La Chiesa non ha interesse «ad alcuna battaglia astratta sul tema eutanasia»

di Domenico Agasso

La Chiesa non ha interesse «ad alcuna battaglia astratta sul tema eutanasia». Certo non può «avallare che si tolga la vita a chiunque e, ovviamente, che nessuno se la tolga da se stesso». Ma riconosce che «un conto è uccidere e un altro conto è lasciar morire», nel senso che «va evitato l’accanimento terapeutico».

Monsignor Vincenzo Paglia, presidente della Pontificia Accademia per la Vita, entra nel dibattito suscitato dall’appello di Mario, che da dieci anni vive a letto paralizzato da una lesione del midollo spinale dovuta a un incidente e che invoca il suo diritto a morire con dignità e ad avere il farmaco letale dell’Asp.

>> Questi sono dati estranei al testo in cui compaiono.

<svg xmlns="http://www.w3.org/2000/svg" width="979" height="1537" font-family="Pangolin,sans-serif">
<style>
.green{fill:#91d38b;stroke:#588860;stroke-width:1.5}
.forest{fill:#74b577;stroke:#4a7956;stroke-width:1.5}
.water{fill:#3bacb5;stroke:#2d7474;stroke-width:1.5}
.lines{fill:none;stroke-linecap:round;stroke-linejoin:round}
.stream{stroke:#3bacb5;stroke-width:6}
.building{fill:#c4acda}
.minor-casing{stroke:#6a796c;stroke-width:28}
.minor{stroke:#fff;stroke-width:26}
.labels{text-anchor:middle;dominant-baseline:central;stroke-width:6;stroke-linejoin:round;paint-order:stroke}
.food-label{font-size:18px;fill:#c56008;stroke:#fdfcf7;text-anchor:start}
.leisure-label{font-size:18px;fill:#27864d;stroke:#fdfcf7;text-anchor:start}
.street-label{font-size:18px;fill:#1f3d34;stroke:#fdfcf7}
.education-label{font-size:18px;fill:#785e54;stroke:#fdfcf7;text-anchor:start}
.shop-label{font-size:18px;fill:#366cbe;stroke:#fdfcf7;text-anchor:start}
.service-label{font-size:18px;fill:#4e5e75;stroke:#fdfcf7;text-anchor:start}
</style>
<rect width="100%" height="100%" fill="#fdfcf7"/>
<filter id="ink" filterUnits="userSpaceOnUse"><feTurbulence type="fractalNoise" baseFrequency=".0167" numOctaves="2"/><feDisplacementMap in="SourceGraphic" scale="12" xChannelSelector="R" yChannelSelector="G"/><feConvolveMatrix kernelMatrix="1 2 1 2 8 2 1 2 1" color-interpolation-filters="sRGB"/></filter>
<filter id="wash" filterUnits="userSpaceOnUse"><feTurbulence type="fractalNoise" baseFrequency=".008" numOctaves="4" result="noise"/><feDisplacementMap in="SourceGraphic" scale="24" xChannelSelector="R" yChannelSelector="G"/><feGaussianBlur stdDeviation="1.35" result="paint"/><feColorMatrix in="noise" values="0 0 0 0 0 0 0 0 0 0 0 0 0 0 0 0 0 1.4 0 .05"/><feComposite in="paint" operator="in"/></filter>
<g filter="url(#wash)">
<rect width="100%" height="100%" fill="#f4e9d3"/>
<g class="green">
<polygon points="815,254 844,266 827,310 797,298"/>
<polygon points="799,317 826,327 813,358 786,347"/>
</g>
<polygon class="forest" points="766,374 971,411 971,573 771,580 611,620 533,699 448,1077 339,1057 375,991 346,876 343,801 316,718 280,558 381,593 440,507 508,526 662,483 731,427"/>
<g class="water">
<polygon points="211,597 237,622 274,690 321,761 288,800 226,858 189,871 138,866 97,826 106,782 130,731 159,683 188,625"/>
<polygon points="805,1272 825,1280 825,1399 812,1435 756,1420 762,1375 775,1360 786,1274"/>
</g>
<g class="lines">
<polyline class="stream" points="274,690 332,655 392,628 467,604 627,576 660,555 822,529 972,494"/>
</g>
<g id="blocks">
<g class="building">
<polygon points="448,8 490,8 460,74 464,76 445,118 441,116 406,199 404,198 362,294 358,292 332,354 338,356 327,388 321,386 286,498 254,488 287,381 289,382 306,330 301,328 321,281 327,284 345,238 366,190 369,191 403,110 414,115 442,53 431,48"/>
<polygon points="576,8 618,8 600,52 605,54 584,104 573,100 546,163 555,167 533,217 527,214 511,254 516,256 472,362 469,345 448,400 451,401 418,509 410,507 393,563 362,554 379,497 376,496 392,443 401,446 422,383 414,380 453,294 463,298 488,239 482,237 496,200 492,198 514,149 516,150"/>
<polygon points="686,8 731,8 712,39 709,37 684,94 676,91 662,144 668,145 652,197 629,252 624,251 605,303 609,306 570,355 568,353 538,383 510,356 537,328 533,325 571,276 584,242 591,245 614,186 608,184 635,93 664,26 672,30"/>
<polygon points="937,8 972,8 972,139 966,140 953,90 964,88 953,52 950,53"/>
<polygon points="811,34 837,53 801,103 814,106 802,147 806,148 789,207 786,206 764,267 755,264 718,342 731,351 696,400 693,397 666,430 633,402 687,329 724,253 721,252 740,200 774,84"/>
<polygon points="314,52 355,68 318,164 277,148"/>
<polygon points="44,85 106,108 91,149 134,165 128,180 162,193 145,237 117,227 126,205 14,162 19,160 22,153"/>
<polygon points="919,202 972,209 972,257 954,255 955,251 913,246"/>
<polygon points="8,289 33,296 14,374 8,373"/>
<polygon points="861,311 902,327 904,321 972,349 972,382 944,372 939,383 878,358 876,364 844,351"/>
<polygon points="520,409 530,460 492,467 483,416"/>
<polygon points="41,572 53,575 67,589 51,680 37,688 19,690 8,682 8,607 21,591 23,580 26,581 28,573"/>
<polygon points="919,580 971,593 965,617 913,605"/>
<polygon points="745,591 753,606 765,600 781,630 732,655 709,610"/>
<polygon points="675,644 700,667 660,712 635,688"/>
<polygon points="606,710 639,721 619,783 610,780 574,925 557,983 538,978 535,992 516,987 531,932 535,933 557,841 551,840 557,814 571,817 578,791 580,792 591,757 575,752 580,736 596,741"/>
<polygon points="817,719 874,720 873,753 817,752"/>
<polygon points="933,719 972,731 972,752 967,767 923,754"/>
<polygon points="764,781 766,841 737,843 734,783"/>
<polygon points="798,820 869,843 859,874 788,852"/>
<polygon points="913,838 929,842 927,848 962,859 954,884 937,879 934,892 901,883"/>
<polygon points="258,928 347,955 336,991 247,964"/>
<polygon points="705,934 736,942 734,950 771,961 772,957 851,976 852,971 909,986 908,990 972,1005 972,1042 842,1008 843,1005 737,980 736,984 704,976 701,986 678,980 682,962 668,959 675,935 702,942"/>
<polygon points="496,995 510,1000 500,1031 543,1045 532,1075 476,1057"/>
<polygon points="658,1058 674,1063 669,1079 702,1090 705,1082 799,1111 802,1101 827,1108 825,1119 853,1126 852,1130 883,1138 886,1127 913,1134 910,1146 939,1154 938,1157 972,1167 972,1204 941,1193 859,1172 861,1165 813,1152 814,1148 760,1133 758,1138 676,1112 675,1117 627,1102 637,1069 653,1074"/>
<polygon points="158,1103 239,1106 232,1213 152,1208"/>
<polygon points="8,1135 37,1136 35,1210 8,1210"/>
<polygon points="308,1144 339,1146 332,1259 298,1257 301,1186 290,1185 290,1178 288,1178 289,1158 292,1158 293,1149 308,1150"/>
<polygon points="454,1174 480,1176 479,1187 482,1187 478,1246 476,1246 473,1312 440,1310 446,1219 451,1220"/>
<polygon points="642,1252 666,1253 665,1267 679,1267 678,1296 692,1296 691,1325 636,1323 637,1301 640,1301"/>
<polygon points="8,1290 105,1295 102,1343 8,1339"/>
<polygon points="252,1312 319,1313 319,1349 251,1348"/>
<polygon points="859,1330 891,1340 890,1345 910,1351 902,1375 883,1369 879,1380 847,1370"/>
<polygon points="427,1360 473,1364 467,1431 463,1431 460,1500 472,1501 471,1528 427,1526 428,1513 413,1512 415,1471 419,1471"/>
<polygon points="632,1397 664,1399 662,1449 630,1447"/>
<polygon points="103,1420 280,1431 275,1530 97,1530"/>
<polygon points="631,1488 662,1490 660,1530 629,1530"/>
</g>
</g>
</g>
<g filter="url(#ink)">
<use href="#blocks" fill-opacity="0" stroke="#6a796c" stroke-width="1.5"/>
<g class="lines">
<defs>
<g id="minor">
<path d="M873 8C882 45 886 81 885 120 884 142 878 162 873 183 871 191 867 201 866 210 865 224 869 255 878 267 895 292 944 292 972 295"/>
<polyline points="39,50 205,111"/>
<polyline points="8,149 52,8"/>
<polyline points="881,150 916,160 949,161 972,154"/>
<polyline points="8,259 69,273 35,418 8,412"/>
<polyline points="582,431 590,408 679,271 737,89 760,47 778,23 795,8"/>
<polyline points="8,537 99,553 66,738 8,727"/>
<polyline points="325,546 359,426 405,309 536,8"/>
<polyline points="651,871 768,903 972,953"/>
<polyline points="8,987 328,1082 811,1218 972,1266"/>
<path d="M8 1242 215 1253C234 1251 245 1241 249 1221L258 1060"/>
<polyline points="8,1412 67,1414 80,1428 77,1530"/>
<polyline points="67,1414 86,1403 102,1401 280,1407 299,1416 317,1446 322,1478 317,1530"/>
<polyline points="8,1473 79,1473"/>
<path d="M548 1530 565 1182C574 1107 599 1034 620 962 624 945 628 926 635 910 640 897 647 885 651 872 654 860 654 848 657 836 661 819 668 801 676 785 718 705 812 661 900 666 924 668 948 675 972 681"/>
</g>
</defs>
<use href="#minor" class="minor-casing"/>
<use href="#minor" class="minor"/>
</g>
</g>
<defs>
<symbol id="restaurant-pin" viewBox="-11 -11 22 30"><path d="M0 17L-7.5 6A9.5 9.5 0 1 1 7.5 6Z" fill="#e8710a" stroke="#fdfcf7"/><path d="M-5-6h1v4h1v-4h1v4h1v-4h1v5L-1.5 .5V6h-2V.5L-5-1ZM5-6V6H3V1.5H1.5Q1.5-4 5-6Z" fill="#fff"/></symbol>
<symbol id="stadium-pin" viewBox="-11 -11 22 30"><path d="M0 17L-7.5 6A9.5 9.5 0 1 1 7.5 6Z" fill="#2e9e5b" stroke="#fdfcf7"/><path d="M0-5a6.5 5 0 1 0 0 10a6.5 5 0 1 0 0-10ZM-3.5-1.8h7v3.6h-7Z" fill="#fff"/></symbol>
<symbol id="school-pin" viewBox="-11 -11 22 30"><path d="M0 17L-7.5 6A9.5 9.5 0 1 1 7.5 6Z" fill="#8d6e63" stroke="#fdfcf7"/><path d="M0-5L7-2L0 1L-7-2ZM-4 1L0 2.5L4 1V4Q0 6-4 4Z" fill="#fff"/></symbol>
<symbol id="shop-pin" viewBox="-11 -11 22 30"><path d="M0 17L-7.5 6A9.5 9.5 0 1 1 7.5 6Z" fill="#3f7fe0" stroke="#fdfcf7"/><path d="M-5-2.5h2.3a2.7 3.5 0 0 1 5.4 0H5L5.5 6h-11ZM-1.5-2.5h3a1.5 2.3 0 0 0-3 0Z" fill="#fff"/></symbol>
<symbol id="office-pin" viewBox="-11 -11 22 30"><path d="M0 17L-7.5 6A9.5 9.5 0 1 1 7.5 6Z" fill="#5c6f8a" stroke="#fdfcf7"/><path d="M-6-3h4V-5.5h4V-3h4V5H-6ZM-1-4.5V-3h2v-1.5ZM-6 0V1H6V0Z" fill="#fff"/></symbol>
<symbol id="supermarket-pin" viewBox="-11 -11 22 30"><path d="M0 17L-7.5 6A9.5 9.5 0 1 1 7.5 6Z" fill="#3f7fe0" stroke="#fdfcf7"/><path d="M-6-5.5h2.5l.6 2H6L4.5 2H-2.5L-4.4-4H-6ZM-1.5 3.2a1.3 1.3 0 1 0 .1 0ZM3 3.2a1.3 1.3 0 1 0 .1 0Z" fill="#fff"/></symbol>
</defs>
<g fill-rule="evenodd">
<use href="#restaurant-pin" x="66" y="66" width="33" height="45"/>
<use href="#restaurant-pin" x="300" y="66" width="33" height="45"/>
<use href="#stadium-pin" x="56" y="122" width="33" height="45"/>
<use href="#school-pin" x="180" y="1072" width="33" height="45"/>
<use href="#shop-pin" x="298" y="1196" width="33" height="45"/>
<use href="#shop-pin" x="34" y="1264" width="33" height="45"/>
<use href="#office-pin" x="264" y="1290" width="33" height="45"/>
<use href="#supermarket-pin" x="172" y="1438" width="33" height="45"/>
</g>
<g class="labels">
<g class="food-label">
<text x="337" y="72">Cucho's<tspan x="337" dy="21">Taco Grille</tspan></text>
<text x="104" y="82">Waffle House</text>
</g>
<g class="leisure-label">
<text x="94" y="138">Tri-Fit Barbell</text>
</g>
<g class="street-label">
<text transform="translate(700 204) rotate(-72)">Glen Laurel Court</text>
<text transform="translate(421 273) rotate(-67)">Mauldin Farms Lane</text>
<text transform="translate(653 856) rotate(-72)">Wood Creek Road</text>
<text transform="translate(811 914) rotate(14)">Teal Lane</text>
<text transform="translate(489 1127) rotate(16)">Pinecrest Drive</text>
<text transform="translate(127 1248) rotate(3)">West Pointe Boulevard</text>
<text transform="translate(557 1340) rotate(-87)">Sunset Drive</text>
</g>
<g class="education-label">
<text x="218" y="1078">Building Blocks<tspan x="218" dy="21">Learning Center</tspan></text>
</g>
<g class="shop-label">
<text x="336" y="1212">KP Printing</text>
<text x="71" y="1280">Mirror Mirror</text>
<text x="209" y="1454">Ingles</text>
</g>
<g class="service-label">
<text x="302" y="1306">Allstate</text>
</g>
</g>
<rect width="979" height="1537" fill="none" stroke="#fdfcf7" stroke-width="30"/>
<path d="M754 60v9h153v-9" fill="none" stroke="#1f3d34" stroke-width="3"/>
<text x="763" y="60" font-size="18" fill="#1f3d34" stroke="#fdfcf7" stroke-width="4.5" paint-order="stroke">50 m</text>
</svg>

Eccellenza, che effetto le fanno le sue parole disperate?
«Tutti dobbiamo avere grande rispetto per Mario e per i tanti altri che vivono una dolorosa condizione come la sua. Sono innumerevoli e spesso a carico delle famiglie. La richiesta di Mario va esaminata attentamente».

In che modo?
«Non lo conosco direttamente e faccio fatica a rispondere. Certo è che tremano le vene ai polsi per trovare le parole adeguate. In altri casi abbiamo parlato di cure palliative come uno strumento che aiuta a prendersi cura di tali malati: con il loro bagaglio di scienza e di assistenza, di umanità e di delicatezza hanno mostrato la loro efficacia.
I dati statistici ci dicono che laddove vengono applicate si riduce drasticamente la richiesta di eutanasia. Mi auguro che vengano più conosciute in Italia e rese un servizio pubblico gratuito per tutti».

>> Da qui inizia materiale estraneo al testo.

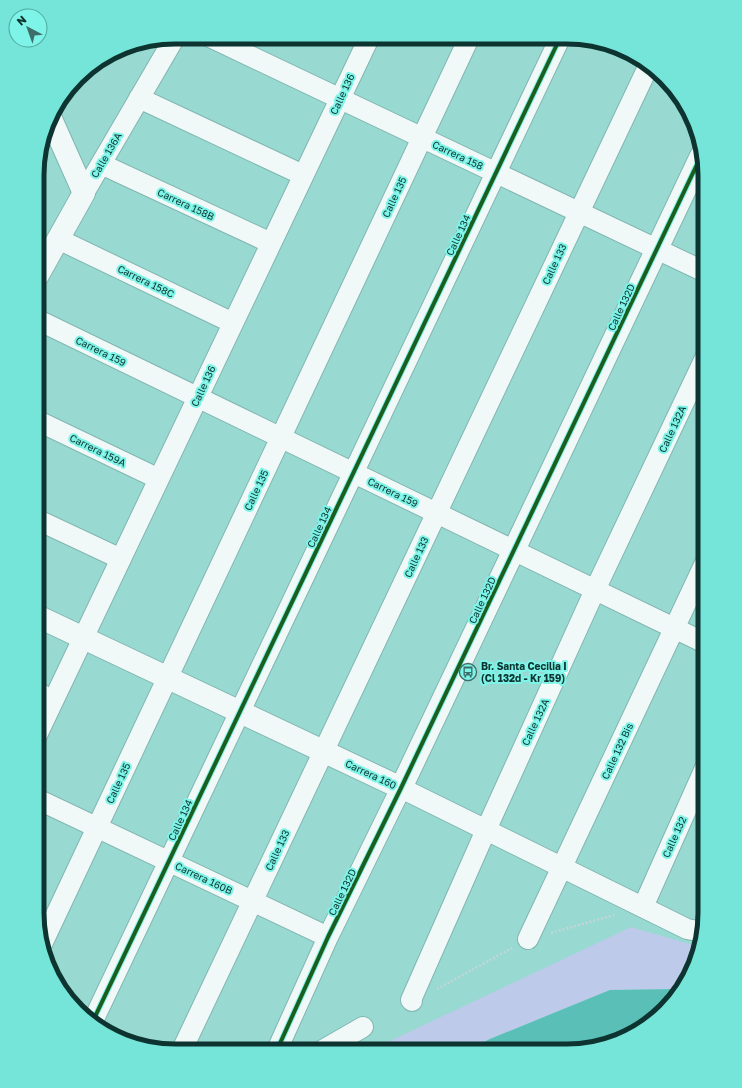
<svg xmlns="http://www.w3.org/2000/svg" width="742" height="1088" font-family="'Golos Text',sans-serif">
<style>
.green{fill:#bdcae9}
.water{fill:#5ac0b7}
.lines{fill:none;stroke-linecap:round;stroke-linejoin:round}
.service-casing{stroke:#82b6b1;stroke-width:12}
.minor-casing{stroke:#82b6b1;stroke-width:22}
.tertiary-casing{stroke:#82b6b1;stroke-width:24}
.path{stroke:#c2d7d5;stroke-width:2.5;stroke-dasharray:2 2;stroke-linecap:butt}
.service{stroke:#f0f9f8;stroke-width:10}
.minor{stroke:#f0f9f8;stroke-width:20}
.tertiary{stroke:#f0f9f8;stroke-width:22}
.cycleway-casing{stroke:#7df4e7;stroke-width:6}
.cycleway{stroke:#1b5e20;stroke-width:4}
.labels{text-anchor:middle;stroke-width:4;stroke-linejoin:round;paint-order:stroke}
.street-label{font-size:10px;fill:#0d3430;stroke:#7df4e7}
.poi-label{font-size:10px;font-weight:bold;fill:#0d3430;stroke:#7df4e7;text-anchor:start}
.rim{fill:none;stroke:#0d3430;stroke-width:5}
</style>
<rect width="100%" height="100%" fill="#98d9d2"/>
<path class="green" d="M631 927 700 947 698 958 681 989 610 990 490 1039 467 1051 371 1050Z"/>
<path class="water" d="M681 989 677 997 620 1040 567 1051H467L490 1039 610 990Z"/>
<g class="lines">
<g class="service-casing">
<path id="service" d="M37 687 56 696"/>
</g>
<g class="minor-casing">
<path id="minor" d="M210 37 705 272
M139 98 303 175
M101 164 271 243
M84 193 175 37
M58 239 233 323
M38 320 705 643
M38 421 159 479
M38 520 121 559
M37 735 369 38
M37 799 328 937
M643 907 705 768
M528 939 705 563
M43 942 469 38
M412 1001 411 1000 486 830 595 590 705 358
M92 1023 560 38
M182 1050 649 65
M277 1050 328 937 401 788 687 929 703 932
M323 1050 363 1027"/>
</g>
<g class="tertiary-casing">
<path id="tertiary" d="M38 275 84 193 51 119
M37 616 401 788 701 156"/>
</g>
<path class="path" d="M551 933 614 915
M437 989 512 948"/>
<use href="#service" class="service"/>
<use href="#minor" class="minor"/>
<use href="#tertiary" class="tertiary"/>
<g class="cycleway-casing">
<path id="cycleway" d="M92 1023 560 38
M277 1050 328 937 401 788 701 156"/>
</g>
<use href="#cycleway" class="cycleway"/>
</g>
<defs>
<g id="bus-ring" transform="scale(0.9)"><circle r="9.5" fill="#7df4e7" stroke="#3e6e69" stroke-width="1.5"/><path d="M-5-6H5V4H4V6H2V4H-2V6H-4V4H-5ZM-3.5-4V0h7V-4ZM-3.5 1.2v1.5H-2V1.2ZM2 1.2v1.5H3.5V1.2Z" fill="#3e6e69"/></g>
</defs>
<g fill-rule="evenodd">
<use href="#bus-ring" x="468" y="672"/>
</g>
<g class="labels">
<g class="street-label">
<text transform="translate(342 94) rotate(-65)" y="4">Calle 136</text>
<text transform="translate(106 155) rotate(-60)" y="4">Calle 136A</text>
<text transform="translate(458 155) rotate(25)" y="4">Carrera 158</text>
<text transform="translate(394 197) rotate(-65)" y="4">Calle 135</text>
<text transform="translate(186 204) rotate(25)" y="4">Carrera 158B</text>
<text transform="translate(458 235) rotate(-65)" y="4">Calle 134</text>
<text transform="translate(554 264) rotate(-65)" y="4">Calle 133</text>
<text transform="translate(146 281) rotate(26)" y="4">Carrera 158C</text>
<text transform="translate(621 307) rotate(-65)" y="4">Calle 132D</text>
<text transform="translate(101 351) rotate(26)" y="4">Carrera 159</text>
<text transform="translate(203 386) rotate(-65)" y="4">Calle 136</text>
<text transform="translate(672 429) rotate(-65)" y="4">Calle 132A</text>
<text transform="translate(98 450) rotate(26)" y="4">Carrera 159A</text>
<text transform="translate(256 490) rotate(-65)" y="4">Calle 135</text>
<text transform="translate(393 492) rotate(26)" y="4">Carrera 159</text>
<text transform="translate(319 527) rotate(-65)" y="4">Calle 134</text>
<text transform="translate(416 557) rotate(-65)" y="4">Calle 133</text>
<text transform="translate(482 600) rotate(-65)" y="4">Calle 132D</text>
<text transform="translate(535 722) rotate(-65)" y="4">Calle 132A</text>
<text transform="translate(617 751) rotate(-65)" y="4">Calle 132 Bis</text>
<text transform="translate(371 774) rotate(25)" y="4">Carrera 160</text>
<text transform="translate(118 783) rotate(-65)" y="4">Calle 135</text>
<text transform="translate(180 820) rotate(-65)" y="4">Calle 134</text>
<text transform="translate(674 837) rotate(-66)" y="4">Calle 132</text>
<text transform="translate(277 850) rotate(-65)" y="4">Calle 133</text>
<text transform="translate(204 878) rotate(25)" y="4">Carrera 160B</text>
<text transform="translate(342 892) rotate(-64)" y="4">Calle 132D</text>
</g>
<g class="poi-label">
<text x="481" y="670">Br. Santa Cecilia I<tspan x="481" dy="12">(Cl 132d - Kr 159)</tspan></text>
</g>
</g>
<path d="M0 0H742V1088H0ZM175 44H567A131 131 0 0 1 698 175V913A131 131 0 0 1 567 1044H175A131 131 0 0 1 44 913V175A131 131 0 0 1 175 44Z" fill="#74e5d8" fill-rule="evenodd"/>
<path class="rim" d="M175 44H567A131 131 0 0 1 698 175V913A131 131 0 0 1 567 1044H175A131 131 0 0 1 44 913V175A131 131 0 0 1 175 44Z"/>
<g transform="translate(28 28) rotate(319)"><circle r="19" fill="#7df4e7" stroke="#50a79e"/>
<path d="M0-3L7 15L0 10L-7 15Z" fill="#3e6e69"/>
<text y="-6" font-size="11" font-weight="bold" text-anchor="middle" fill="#0d3430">N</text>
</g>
</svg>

Proviamo però a chiarire la complessa questione: il tema è l’eutanasia legale, ma anche le norme sul fine vita, con le Asl che dovrebbero garantire il diritto di ricorrere al suicidio assistito previa valutazione di un comitato etico, il che non avviene, ed è questa la denuncia di Mario: lei come descrive la situazione?
«Sul tema dell’eutanasia legale sono convinto che non si debba collaborare con il “lavoro sporco della morte”, ossia provocarla attivamente.
Amare vuol dire volere il bene dell’altro, volere che viva, che non soffra, che non sia abbandonato. E qui si apre il campo vasto della “terapia del dolore” che deve continuare a essere sviluppato. Bisogna essere consapevoli di non correre il rischio di “lavarci le mani” con una legge che dispensa dal duro e doveroso impegno di accompagnare chi vive in situazioni drammatiche».

Ci spiega?
«Tutti, comunque, siamo consapevoli che la morte, prima o poi arriva. In tal senso un conto è uccidere e un altro conto è lasciar morire. In questo contesto va evitato l’accanimento terapeutico, ossia una ostinazione sproporzionata dei trattamenti, come Papa Francesco ha recentemente chiarito. Il riferimento ai Comitati Etici deve essere chiarito e ampliato anche ad altre situazioni che riguardano l’etica della pratica clinica».

Ma in sostanza, ci spiega la Chiesa che cosa teme sull’argomento eutanasia?
«La Chiesa non ha interesse ad alcuna battaglia astratta. Come madre e maestra, così la chiama la tradizione cristiana, essa vuole difendere la dignità delle persone e di tutte, anche di quelle che non sono credenti, in qualsiasi condizione si trovino. E non può avallare che si tolga la vita a chiunque e, ovviamente, che nessuno se la tolga da se stesso. È persino ovvio che sia contraria all’eutanasia volontaria, pena una sua complicità alla disumanità».